■ **Work required**
Return only the stretch of the material below that begins with the line containing "- ***ETL_Mini_Project_GPresneill.ipynb*** has" and ends with the line containing "- supplied input", exactly; both of those lines belong to it.

■ **Data provided**
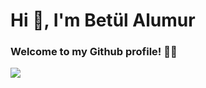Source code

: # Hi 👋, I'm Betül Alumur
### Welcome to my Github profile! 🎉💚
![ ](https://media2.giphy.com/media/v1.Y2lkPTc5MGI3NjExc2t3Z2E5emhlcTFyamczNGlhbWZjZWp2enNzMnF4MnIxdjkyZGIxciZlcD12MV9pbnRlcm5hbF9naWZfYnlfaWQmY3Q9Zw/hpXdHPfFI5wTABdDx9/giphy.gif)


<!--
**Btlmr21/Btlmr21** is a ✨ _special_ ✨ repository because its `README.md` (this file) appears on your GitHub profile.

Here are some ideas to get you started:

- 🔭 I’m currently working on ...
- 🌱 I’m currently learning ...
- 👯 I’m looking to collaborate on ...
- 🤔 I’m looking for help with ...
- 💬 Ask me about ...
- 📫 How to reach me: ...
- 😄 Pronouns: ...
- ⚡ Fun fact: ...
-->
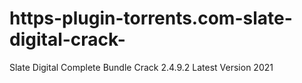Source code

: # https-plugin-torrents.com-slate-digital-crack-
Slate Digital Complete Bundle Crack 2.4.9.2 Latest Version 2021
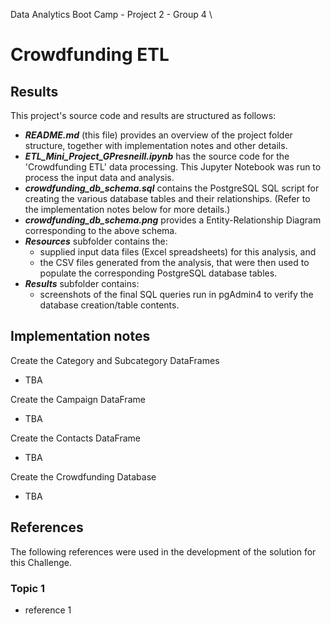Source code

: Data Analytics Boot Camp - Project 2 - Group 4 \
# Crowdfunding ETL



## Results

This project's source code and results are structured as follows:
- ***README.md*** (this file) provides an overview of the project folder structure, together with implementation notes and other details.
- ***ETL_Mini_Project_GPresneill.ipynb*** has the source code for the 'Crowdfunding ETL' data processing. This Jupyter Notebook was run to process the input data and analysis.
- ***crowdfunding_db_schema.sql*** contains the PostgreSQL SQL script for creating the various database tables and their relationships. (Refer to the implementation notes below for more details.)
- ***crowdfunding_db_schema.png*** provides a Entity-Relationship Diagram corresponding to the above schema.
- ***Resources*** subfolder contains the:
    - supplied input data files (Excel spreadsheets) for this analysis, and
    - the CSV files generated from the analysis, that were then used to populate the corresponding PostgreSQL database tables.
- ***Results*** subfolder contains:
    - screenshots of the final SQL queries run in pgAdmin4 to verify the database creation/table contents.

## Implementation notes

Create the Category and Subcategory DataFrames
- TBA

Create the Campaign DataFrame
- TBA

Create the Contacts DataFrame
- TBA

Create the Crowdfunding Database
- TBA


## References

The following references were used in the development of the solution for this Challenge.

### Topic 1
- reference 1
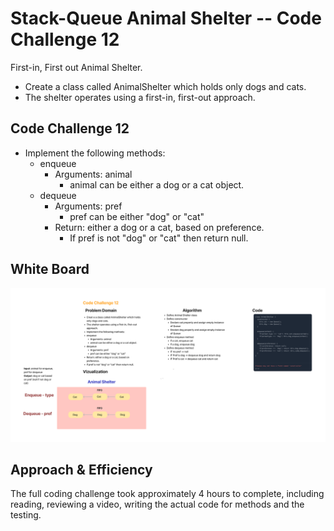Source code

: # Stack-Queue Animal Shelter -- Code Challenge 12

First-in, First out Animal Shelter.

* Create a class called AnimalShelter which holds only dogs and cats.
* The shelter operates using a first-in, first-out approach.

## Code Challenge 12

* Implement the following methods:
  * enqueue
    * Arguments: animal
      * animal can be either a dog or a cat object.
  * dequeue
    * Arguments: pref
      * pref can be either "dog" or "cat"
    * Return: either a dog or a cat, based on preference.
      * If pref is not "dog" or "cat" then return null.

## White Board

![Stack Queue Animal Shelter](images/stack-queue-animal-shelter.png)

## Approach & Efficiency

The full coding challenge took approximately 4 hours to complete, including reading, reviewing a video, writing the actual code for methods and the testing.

■ **Output**
- ***ETL_Mini_Project_GPresneill.ipynb*** has the source code for the 'Crowdfunding ETL' data processing. This Jupyter Notebook was run to process the input data and analysis.
- ***crowdfunding_db_schema.sql*** contains the PostgreSQL SQL script for creating the various database tables and their relationships. (Refer to the implementation notes below for more details.)
- ***crowdfunding_db_schema.png*** provides a Entity-Relationship Diagram corresponding to the above schema.
- ***Resources*** subfolder contains the:
    - supplied input data files (Excel spreadsheets) for this analysis, and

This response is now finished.